Напишите продолжение приведенного ниже текста о Максе и Эрнсте Гогенбергах в лагере Флоссенбюрг, начиная сразу после его последнего предложения.
### ИСХОДНЫЙ ТЕКСТ
В тот месяц, когда началась Вторая мировая война, Макса и Эрнста Гогенбергов вместе с почти тысячей заключенных перевели в концентрационный лагерь Флоссенбюрг в горах Баварии. Дахау временно понадобился для обучения военных. Флоссенбюрг построили чуть ли не напротив Фалькенау, одного из судетских поместий Фрица; их разделял только горный перевал. В лагере содержались уголовники со стажем, и они очень негостеприимно встретили политических заключенных, коммунистов, гомосексуалов, Свидетелей Иеговы и других «противников режима», доставленных из Дахау[765].
Узники Флоссенбюрга работали или на соседнем авиастроительном заводе, или в глубоких гранитных каменоломнях. Для гигантских строительных проектов Гитлера постоянно требовались камень и кирпич. Эрнст и Макс и здесь чистили нужники, но теперь уже без черпака и тележки. Отходы человеческой жизнедеятельности из переполненных уборных они выгребали голыми руками[766]. Сыновей Франца-Фердинанда старались унизить особенно изощренно.
В том году холода наступили рано, с ледяными дождями, обильными снегопадами и температурой порой до минус сорока. Зима 1940 г. стала самой холодной и длинной в истории Европы. Во Флоссенбюрге вспыхнула эпидемия дизентерии и брюшного тифа. Зараза распространялась так быстро, что охранников вывели за колючую проволоку, на внешний периметр. Там они грелись у костров и ждали, когда внутри все перемрут[767].
Эрнст, Макс и политический заключенный из Вены по имени Фридрих Митмайер, семидесяти одного года, ходили за больными и умиравшими. В лагере почти не осталось ни еды, ни медикаментов. Пережженный древесный уголь использовался для обеззараживания. Тем, кто от слабости не мог питаться сам, вливали в рот отвар мерзлой травы, по ложке за раз. Мертвых хоронили в братских могилах, выкопанных огородными вилами. Когда весной охранники снова вошли в лагерь, то с отвращением обнаружили там живых. Счет смертям шел на тысячи; но и газеты, и журнал Time сообщали о кончине лишь одного заключенного – принца Эрнста Гогенберга.
А Эрнст был жив, вот только его семья несколько месяцев не знала об этом[768].
######
### ИЗВЛЕЧЕННЫЕ ДАННЫЕ
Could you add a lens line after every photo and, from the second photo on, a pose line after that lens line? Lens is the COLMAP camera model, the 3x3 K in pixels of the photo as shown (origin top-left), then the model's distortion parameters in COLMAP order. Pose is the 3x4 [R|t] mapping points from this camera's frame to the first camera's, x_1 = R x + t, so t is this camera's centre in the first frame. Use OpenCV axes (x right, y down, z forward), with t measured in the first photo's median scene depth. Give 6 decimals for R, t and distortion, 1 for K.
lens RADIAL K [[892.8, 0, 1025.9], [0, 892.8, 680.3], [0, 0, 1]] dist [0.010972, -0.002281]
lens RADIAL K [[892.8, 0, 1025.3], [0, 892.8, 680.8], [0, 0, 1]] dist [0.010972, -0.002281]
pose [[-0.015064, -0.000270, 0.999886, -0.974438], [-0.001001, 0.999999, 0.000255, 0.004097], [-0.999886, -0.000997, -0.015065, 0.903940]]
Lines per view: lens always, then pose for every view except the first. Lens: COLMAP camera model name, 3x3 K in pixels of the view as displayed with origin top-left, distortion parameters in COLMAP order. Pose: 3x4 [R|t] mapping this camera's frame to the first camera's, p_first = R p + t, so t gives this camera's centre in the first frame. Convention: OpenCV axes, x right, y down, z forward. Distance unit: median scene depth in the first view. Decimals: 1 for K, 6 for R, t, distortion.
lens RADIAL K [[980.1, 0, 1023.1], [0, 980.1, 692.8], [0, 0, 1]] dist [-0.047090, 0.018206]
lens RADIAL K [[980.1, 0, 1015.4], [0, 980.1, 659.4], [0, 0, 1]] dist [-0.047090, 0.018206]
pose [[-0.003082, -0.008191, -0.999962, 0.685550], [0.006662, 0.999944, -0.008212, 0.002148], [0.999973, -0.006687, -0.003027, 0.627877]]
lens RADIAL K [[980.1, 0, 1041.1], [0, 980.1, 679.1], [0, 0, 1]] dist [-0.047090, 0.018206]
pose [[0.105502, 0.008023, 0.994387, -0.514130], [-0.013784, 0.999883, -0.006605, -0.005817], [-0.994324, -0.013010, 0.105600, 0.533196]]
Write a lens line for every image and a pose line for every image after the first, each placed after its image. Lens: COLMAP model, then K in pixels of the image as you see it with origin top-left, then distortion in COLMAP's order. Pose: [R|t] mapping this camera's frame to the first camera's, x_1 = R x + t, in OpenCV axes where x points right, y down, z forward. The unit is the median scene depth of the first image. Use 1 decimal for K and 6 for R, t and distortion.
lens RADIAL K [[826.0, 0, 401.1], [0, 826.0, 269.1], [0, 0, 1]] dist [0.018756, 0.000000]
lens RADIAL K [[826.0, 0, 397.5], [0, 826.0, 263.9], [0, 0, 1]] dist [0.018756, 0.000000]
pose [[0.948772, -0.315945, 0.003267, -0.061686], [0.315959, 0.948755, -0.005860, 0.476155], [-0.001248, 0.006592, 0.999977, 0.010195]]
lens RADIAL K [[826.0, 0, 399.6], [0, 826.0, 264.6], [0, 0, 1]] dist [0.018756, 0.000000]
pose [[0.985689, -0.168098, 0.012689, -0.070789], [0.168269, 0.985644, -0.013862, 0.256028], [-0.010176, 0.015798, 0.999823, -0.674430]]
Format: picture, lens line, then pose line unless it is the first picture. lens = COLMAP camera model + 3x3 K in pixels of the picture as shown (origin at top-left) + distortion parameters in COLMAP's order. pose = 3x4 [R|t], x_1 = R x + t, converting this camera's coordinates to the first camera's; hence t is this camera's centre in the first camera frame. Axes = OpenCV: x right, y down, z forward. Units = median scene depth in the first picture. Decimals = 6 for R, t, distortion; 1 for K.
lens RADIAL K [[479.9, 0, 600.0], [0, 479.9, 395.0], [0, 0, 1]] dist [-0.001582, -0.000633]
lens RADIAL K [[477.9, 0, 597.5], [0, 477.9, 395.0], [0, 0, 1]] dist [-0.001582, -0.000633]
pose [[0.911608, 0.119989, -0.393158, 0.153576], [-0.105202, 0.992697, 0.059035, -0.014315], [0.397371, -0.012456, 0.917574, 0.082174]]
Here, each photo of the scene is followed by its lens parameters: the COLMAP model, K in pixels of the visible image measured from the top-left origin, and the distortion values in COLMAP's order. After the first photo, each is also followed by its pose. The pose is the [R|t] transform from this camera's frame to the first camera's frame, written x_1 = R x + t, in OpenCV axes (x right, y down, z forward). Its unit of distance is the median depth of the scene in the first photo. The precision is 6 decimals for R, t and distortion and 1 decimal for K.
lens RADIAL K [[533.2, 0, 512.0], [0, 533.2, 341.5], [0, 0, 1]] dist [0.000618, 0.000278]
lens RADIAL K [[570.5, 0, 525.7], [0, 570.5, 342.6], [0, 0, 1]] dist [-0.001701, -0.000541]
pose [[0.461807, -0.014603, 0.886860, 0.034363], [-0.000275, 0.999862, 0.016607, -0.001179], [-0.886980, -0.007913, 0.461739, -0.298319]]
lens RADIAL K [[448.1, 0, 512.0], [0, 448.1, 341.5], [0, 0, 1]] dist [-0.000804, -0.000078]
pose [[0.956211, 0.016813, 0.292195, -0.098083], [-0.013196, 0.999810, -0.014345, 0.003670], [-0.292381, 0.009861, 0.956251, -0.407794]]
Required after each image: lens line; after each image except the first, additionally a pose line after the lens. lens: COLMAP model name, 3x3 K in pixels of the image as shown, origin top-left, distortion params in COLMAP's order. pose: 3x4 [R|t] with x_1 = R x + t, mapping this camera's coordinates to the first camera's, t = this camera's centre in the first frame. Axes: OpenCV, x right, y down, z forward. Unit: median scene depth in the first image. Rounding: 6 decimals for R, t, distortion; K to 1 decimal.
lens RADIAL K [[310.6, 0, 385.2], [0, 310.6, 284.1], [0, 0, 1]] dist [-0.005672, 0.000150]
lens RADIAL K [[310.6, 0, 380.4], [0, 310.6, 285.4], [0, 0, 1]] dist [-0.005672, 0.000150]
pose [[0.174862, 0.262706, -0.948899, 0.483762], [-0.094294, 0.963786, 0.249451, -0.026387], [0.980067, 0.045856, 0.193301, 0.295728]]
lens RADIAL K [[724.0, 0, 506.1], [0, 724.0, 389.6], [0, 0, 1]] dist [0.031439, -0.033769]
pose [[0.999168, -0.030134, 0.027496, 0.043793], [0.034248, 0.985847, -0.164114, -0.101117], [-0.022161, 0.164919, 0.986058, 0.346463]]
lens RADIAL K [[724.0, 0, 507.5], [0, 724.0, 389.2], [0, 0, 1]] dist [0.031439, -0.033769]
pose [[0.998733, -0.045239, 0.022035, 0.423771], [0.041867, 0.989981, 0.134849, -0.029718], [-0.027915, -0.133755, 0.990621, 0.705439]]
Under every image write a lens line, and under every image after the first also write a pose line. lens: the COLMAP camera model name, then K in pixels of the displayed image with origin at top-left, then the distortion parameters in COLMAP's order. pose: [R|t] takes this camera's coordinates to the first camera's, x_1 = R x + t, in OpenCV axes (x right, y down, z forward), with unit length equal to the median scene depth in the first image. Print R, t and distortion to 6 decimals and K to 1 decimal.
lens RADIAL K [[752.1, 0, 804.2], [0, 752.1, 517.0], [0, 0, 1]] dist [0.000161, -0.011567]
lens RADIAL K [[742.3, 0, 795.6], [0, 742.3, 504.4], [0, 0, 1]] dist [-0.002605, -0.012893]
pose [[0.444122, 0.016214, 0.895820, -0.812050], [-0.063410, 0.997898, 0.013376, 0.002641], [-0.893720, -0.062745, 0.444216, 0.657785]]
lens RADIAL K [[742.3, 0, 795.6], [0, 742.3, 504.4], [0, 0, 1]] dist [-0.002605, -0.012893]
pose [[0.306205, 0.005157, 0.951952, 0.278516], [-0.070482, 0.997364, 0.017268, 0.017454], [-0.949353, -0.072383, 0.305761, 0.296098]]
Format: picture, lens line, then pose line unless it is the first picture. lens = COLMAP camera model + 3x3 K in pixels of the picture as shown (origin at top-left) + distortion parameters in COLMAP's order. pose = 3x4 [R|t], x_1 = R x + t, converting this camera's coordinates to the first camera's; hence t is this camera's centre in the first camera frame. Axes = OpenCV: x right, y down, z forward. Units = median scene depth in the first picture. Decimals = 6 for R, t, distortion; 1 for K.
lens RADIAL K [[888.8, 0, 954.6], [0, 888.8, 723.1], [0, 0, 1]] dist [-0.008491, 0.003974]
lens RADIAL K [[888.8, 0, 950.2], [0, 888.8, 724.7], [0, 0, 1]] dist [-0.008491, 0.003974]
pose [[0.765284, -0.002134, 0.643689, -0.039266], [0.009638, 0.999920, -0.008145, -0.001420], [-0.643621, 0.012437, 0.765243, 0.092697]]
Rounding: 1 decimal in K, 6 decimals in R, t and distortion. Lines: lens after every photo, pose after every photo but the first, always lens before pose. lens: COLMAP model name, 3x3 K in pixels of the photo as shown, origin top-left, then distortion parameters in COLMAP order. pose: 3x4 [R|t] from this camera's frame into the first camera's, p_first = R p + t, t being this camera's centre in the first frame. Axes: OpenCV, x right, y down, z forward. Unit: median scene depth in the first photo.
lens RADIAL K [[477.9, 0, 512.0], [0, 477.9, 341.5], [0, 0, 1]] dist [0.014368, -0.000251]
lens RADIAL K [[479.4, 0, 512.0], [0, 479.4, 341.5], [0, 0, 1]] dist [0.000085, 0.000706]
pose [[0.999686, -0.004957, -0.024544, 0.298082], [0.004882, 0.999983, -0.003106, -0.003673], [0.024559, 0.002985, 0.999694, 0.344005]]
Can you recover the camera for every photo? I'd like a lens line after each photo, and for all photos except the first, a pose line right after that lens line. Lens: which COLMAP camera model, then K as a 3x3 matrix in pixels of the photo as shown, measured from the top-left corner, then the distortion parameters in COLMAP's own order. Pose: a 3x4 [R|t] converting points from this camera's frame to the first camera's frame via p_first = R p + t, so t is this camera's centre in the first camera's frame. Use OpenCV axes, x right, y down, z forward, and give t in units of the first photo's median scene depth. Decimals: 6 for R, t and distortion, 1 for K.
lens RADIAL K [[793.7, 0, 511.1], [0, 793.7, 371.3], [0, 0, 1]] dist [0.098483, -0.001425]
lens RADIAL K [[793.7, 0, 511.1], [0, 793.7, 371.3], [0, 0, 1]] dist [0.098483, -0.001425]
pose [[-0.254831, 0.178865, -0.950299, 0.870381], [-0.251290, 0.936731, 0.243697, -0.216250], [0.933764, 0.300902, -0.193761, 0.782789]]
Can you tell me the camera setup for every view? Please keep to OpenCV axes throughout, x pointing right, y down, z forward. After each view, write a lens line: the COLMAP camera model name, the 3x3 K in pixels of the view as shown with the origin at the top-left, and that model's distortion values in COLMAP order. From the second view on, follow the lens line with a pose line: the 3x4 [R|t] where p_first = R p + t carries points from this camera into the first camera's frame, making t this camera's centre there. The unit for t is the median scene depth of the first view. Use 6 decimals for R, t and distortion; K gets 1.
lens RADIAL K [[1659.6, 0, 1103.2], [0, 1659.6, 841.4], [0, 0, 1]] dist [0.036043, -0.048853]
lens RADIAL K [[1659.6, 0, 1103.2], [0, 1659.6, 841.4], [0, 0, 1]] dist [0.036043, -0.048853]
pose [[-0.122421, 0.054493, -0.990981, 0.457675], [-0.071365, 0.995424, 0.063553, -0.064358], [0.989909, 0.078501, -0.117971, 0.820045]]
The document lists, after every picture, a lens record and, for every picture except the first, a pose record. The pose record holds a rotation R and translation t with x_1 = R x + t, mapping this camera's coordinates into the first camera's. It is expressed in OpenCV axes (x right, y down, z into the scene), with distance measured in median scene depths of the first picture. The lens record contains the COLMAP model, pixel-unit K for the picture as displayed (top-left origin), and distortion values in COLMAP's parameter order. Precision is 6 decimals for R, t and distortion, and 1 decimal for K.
######
** ОТВЕТ НА ЗАДАНИЕ **
Горстка политических заключенных, выживших во Флоссенбюрге, вернулась в Дахау. К удивлению Макса, ему приказали написать автобиографию. Он вообразил, что скоро его ждет суд, а значит, такой документ может сильно навредить. Ни один заключенный в Дахау не делал ничего подобного. После целого дня изнурительной работы, почти без света, в окружении спавших сокамерников он тщательно воссоздавал свою жизнь на бумаге[769].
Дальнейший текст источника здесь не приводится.